ICICI Bank, HDFC Bank, and Kotak Mahindra Bank didn’t comment for this story. RBI spokesperson couldn’t be reached.
“Ban is at the retail level — where the retail customer is worried that if I send money to crypto exchange my account will be blocked — and at the institutional level where exchanges themselves keep having their accounts blocked. Retail customers have received emails from banks for shutting down their crypto-related accounts. This will hurt new players more because if the bank account gets shut, it is a huge challenge for customers. On the whole, it has created an environment of uncertainty. It is extremely bad to have an industry that doesn’t have bank accounts. Customers cannot trade when they want to. However, crypto being a global phenomenon, this should not have a real impact,” Ajeet Khurana, Venture Partner and Global Expert at Blockchain Founders Fund told Financial Express Online.
This, however, also means that new buyers will not be able to enter the system and it might affect new buying of cryptocurrency. Banks’ decision to disengage with Indian exchanges had coincided with China reportedly banning its financial institutions and payment companies from supporting cryptos. “Maybe we are trying to copy the Chinese but in China, at least there was some official directive unlike in India. The situation here also suggests that crypto price may be affected to some extent as I believe Indians contribute almost 10 per cent of the crypto market globally. Overall liquidity will get affected as new buyers are not entering the ecosystem. This means whom will you sell crypto to. And if there are no new buyers then selling will also be a problem. If this gets over in a week or two, then it is okay,” Atul Chatur, Co-founder, Antilles Cryptocurrency Ecosystem (ACE-X) told Financial Express Online.

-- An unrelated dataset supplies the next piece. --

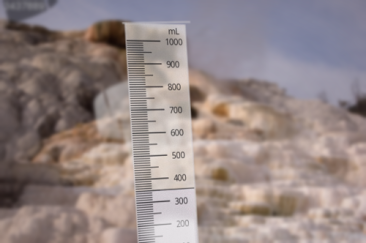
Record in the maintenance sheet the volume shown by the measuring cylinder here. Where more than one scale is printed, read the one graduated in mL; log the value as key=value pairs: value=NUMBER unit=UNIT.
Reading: value=350 unit=mL
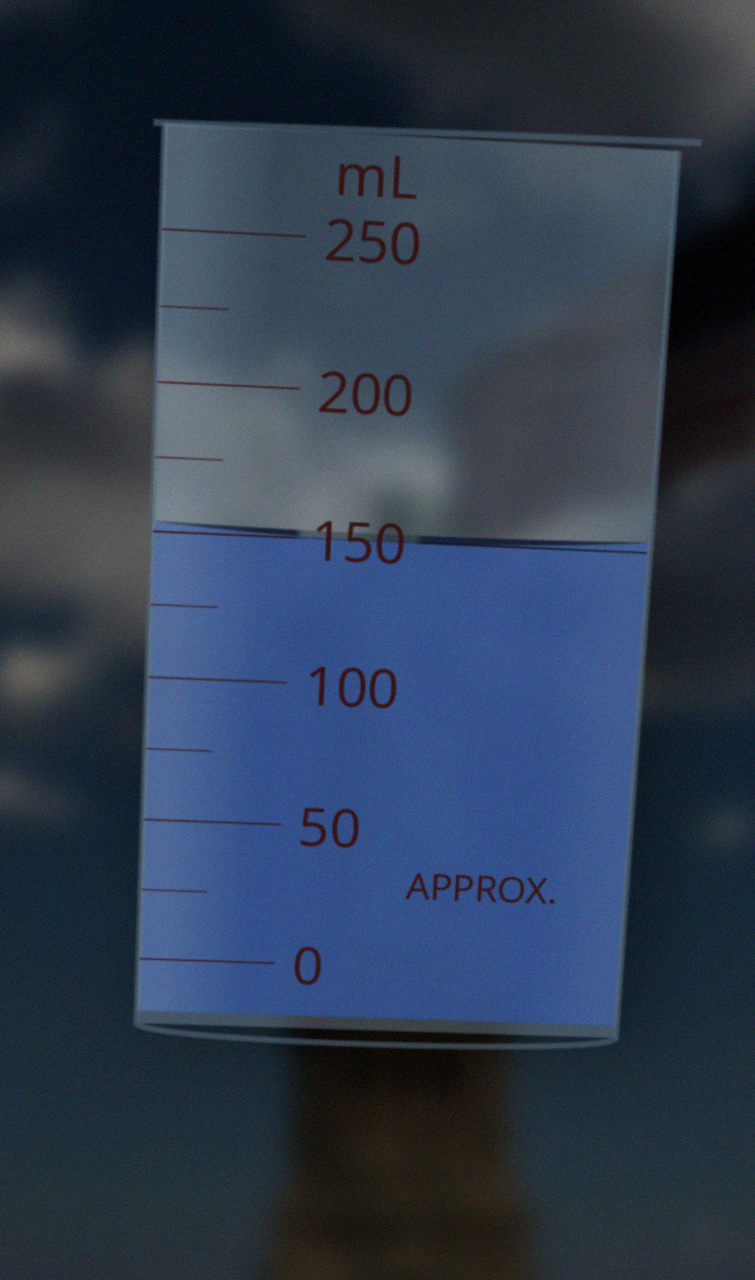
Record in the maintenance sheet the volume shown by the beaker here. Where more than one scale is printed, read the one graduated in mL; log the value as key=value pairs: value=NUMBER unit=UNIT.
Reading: value=150 unit=mL
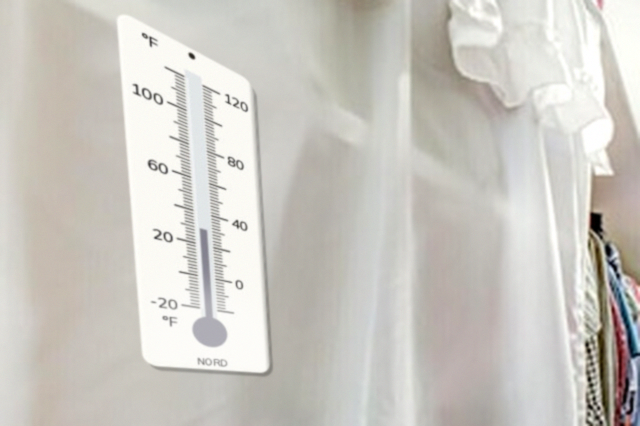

While the alleged move by RBI appears in contrast to the government’s likely effort to regulate cryptocurrencies, Governor Shaktikanta Das had earlier maintained that there is no difference of opinion between the central bank and the government over cryptos. “I do not think there is any difference of opinion between the RBI and the Central government on cryptocurrencies,” Das had said at the Times Network’s India Economic Conclave in March this year. Meanwhile, the government had already indicated its intent to regulate cryptos. In what had possibly marked the first move by the government to do so, the Corporate Affairs Ministry had made it mandatory in March for companies dealing with virtual currencies to disclose profit or loss incurred on crypto transactions and the amount of cryptos they hold in their balance sheets.
The government had also said that crypto gains are taxable as income and GST is applicable on services by crypto exchanges. “Irrespective of the nature of business, the total income for taxation shall include all income from whatever source derived…the gains arising from the transfer of cryptocurrencies/assets is liable to tax under a head of income,” Minister of State for Finance Ministry Anurag Singh Thakur had said in response to a question in the Rajya Sabha in March.